• _Instructions to follow_:
Every entry below should appear in the answer exactly as written, apart from the pictures.

[Multi-view image geometry data]
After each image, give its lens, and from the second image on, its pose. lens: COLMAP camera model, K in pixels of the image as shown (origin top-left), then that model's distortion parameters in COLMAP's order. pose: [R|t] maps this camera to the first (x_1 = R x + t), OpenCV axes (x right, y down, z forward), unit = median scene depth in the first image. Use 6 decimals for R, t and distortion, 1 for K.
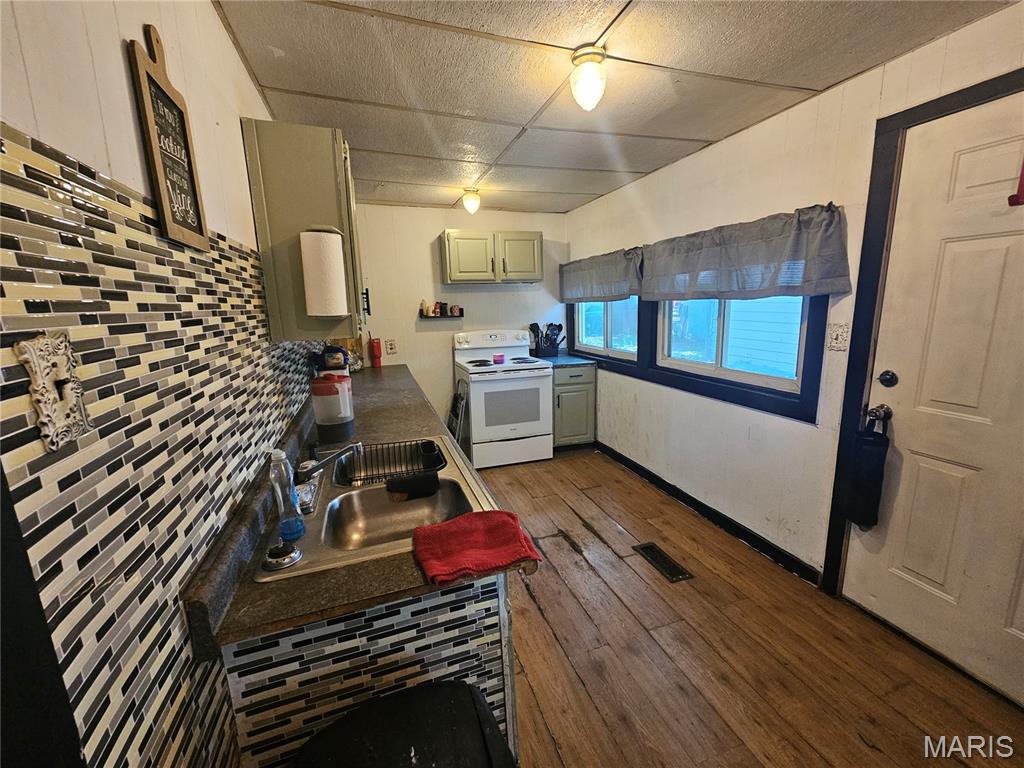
lens RADIAL K [[417.2, 0, 515.2], [0, 417.2, 385.5], [0, 0, 1]] dist [-0.002399, 0.000055]
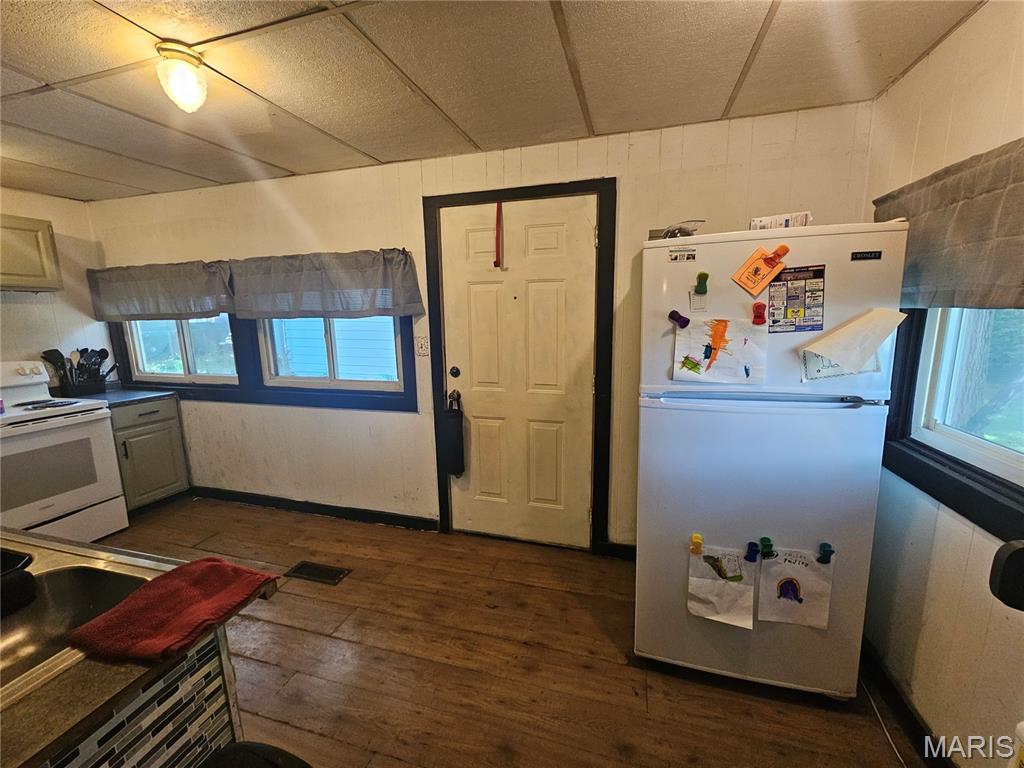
lens RADIAL K [[417.2, 0, 512.1], [0, 417.2, 384.5], [0, 0, 1]] dist [-0.002399, 0.000055]
pose [[0.580558, -0.118468, 0.805554, -0.163383], [0.155531, 0.987276, 0.033103, 0.008584], [-0.799226, 0.106071, 0.591597, -0.034897]]
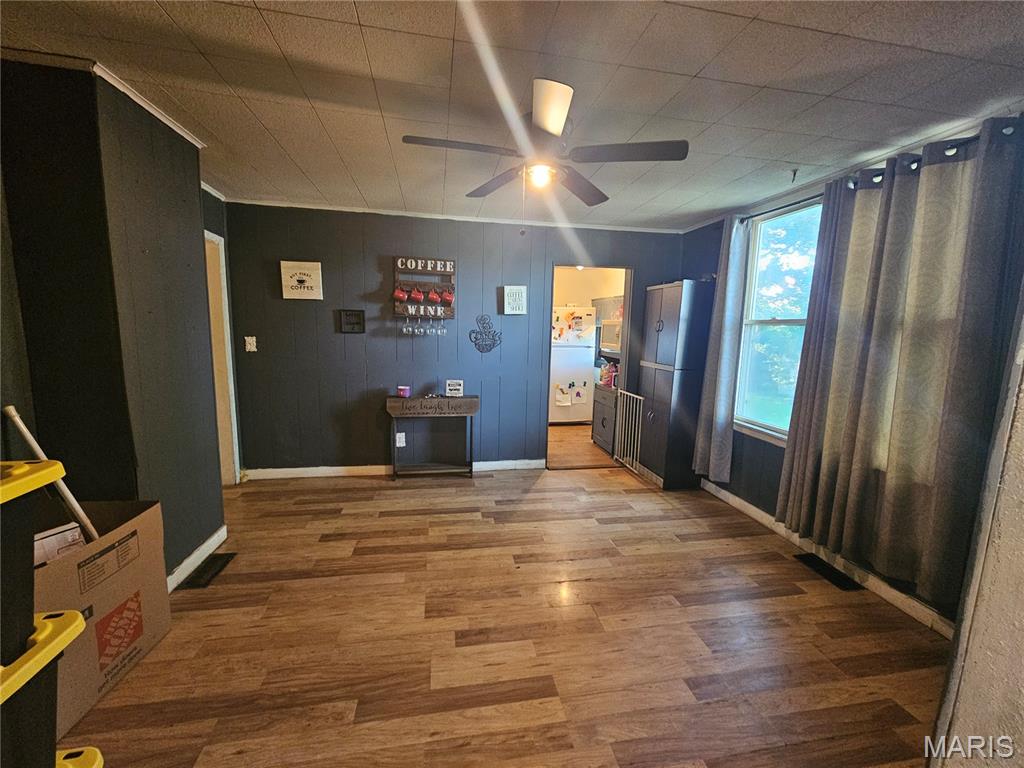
lens RADIAL K [[417.2, 0, 512.9], [0, 417.2, 384.3], [0, 0, 1]] dist [-0.002399, 0.000055]
pose [[0.158595, -0.102144, 0.982046, -0.835915], [0.160363, 0.984092, 0.076459, 0.033753], [-0.974234, 0.145358, 0.172452, -0.031392]]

• _Response to the task_:
After each image, give its lens, and from the second image on, its pose. lens: COLMAP camera model, K in pixels of the image as shown (origin top-left), then that model's distortion parameters in COLMAP's order. pose: [R|t] maps this camera to the first (x_1 = R x + t), OpenCV axes (x right, y down, z forward), unit = median scene depth in the first image. Use 6 decimals for R, t and distortion, 1 for K.
lens RADIAL K [[417.2, 0, 515.2], [0, 417.2, 385.5], [0, 0, 1]] dist [-0.002399, 0.000055]
lens RADIAL K [[417.2, 0, 512.1], [0, 417.2, 384.5], [0, 0, 1]] dist [-0.002399, 0.000055]
pose [[0.580558, -0.118468, 0.805554, -0.163383], [0.155531, 0.987276, 0.033103, 0.008584], [-0.799226, 0.106071, 0.591597, -0.034897]]
lens RADIAL K [[417.2, 0, 512.9], [0, 417.2, 384.3], [0, 0, 1]] dist [-0.002399, 0.000055]
pose [[0.158595, -0.102144, 0.982046, -0.835915], [0.160363, 0.984092, 0.076459, 0.033753], [-0.974234, 0.145358, 0.172452, -0.031392]]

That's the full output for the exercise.